Cosa fare:
1: Stabilisci se le seguenti affermazioni concordano con il testo sui tumori, rispondendo sì o no e citando alla lettera le parole decisive: (a) il fumo è il più importante fattore di rischio prevenibile; (b) negli ultimi anni la mortalità per cancro è in forte aumento; (c) la dimensione critica di un tumore è di circa 1 centimetro cubico.
2: Trascrivi alla lettera il passo del testo sui tumori che comincia con "I tumori, nonostante" e prosegue fino a "ignorati o sottovalutati.".

Testo estratto:
──────────────────────────────

I tumori rappresentano la seconda causa di morte dopo le malattie cardiovascolari. Anche se la mortalità per cancro ha manifestato un modesto declino negli ultimi anni, il numero di casi continua ad aumentare a causa della crescente longevità della popolazione. Dato che per molti tumori non esistono ancora terapie soddisfacenti, è necessario dare il massimo spazio alla prevenzione, sia primaria sia secondaria. Si stima che l’80% dei tumori siano di origine ambientale, cioè legati al tipo di lavoro, alla dieta, al consumo di tabacco e di alcol, all’esposizione ai raggi solari. Il fumo è il più importante fattore di rischio prevenibile, dato che si ritiene che il 90% dei tumori polmonari (ma che anche neoplasie di altri distretti, come lo stomaco, la mammella, la vescica e la laringe) siano legati al fumo di sigaretta. Per quanto riguarda la dieta, sembra che l’obesità e il consumo di proteine animali e alimenti raffinati (zucchero bianco, farina bianca ecc.) aumentino il rischio di tumore alla mammella e al colon, mentre si ritiene che una dieta ricca di frutta e verdura abbia effetti protettivi sulle stesse patologie. La prevenzione secondaria permette l’identificazione di tumori in stadio iniziale, suscettibili di cure radicali con prognosi migliore. La mammografia e l’esame periodico del seno, la ricerca del sangue occulto nelle feci, la determinazione periodica del PSA sono strumenti di prevenzione secondaria attualmente molto diffusi. I progressi nella terapia dei tumori negli ultimi anni hanno portato a un netto miglioramento nella prognosi soprattutto dei tumori ematologici (leucemie, linfomi) e a una migliore qualità di vita del paziente oncologico, grazie alla diffusione delle cure palliative e della terapia del dolore. Tuttavia per alcuni tumori solidi (polmone, pancreas, colon, melanoma) le terapie non sono soddisfacenti e molto ci si attende dalla ricerca sperimentale e clinica

I tumori, nonostante il meccanismo generale di origine sia unico, possono manifestare una gamma molto vasta di evoluzioni e sintomatologie. In tutti però è costante un aumento del numero di cellule cancerose, dovuto alla maggiore velocità di riproduzione cellulare, per cui un maggior numero di cellule tumorali si moltiplica ed un minor numero di esse muore, mentre quelle che sopravvivono continuano a moltiplicarsi. Di solito la crescita di un tumore segue una legge geometrica: è molto lenta all'inizio, ma accelera all'aumentare della massa del tumore. La dimensione critica di un tumore è di circa 1 centimetro cubico: raggiunta tale dimensione il tumore inizia a crescere molto velocemente e a dare luogo ai primi sintomi, e diventa rilevabile con visite mediche e analisi (marker tumorali presenti nel sangue); spesso però i sintomi iniziali vengono ignorati o sottovalutati.

Il termine tumore, che letteralmente significa tumefazione, è stato coniato sulla base dell'aspetto macroscopico della maggior parte dei tumori che si presentano molto frequentemente, ma non sempre, con una massa rilevante sul sito anatomico di origine. Il termine neoplasia, che letteralmente significa nuova formazione, è sinonimo del precedente ma prende in considerazione, più che l'aspetto esteriore della massa, il contenuto cellulare della stessa che è costituito da cellule di "nuova formazione".

──────────────────────────────

Dati da esaminare:

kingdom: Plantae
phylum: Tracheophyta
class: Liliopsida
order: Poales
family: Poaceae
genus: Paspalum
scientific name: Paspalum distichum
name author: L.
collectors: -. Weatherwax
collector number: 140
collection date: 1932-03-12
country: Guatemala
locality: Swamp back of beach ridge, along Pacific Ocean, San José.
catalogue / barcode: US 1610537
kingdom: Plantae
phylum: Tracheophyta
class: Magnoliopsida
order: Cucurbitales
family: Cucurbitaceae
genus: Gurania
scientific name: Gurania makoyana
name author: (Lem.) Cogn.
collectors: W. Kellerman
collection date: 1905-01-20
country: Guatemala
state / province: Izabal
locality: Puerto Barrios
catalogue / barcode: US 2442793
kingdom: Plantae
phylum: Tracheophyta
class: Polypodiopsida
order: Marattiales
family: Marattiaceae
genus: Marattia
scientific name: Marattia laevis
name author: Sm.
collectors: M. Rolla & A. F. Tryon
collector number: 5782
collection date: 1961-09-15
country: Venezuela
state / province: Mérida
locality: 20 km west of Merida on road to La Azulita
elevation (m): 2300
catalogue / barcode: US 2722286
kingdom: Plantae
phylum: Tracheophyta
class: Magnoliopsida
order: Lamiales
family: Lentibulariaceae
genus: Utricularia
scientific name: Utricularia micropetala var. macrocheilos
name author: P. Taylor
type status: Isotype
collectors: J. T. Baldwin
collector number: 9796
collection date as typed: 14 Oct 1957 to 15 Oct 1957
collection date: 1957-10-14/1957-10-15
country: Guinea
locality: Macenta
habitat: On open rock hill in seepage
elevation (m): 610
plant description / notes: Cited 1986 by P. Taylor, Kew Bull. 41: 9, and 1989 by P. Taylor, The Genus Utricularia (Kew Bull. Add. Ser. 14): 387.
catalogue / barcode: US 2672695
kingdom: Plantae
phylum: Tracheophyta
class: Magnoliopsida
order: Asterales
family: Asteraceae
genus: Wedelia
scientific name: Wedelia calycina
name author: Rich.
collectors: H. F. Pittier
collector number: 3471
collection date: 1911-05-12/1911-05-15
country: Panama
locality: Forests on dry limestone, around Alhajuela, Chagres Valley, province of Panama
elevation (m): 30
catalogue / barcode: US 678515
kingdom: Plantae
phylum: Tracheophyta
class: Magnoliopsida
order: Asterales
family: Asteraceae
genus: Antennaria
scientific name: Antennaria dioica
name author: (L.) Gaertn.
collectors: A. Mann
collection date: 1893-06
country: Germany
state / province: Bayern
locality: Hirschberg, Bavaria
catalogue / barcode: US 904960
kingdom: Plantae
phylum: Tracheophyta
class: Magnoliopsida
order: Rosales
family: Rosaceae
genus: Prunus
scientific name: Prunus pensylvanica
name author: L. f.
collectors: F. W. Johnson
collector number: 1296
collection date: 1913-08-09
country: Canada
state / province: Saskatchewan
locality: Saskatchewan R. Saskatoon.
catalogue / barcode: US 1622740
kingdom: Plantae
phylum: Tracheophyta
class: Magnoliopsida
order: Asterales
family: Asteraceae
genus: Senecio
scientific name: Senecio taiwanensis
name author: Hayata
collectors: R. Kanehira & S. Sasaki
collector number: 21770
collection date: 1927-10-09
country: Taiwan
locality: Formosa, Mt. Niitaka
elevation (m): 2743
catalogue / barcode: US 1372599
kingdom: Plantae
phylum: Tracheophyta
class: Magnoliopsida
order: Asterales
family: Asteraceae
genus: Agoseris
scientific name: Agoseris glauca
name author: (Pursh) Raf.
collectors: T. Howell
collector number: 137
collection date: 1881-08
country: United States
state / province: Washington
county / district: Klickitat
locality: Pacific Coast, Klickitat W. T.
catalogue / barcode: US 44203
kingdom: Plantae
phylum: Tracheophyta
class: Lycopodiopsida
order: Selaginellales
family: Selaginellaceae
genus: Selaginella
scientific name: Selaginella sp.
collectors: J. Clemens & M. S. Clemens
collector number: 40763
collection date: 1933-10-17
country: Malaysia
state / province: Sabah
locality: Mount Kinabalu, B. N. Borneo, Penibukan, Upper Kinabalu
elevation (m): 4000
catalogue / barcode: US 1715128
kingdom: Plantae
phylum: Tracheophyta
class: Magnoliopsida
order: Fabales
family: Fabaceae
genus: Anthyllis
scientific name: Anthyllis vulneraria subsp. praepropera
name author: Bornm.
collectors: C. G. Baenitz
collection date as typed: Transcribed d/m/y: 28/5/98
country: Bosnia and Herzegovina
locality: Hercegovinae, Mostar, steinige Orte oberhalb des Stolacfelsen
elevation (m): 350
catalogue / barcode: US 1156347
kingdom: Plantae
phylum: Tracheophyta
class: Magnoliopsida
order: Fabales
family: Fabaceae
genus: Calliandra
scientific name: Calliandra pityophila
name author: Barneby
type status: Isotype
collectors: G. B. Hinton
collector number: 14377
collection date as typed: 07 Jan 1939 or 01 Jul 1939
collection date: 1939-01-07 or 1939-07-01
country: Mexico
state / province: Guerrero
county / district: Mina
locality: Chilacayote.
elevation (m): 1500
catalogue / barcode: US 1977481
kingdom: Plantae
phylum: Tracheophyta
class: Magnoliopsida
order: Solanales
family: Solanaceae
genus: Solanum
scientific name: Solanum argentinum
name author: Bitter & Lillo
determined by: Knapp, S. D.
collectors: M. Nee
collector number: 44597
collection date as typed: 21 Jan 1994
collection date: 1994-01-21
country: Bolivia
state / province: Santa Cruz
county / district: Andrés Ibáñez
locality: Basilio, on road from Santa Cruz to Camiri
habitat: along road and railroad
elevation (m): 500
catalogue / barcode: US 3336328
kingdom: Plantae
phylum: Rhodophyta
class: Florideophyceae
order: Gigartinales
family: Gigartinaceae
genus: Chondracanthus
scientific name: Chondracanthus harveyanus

──────────────────────────────

Soluzioni:
1:
(a) Sì: «Il fumo è il più importante fattore di rischio prevenibile».
(b) No: «la mortalità per cancro ha manifestato un modesto declino negli ultimi anni».
(c) Sì: «La dimensione critica di un tumore è di circa 1 centimetro cubico».

2:
I tumori, nonostante il meccanismo generale di origine sia unico, possono manifestare una gamma molto vasta di evoluzioni e sintomatologie. In tutti però è costante un aumento del numero di cellule cancerose, dovuto alla maggiore velocità di riproduzione cellulare, per cui un maggior numero di cellule tumorali si moltiplica ed un minor numero di esse muore, mentre quelle che sopravvivono continuano a moltiplicarsi. Di solito la crescita di un tumore segue una legge geometrica: è molto lenta all'inizio, ma accelera all'aumentare della massa del tumore. La dimensione critica di un tumore è di circa 1 centimetro cubico: raggiunta tale dimensione il tumore inizia a crescere molto velocemente e a dare luogo ai primi sintomi, e diventa rilevabile con visite mediche e analisi (marker tumorali presenti nel sangue); spesso però i sintomi iniziali vengono ignorati o sottovalutati.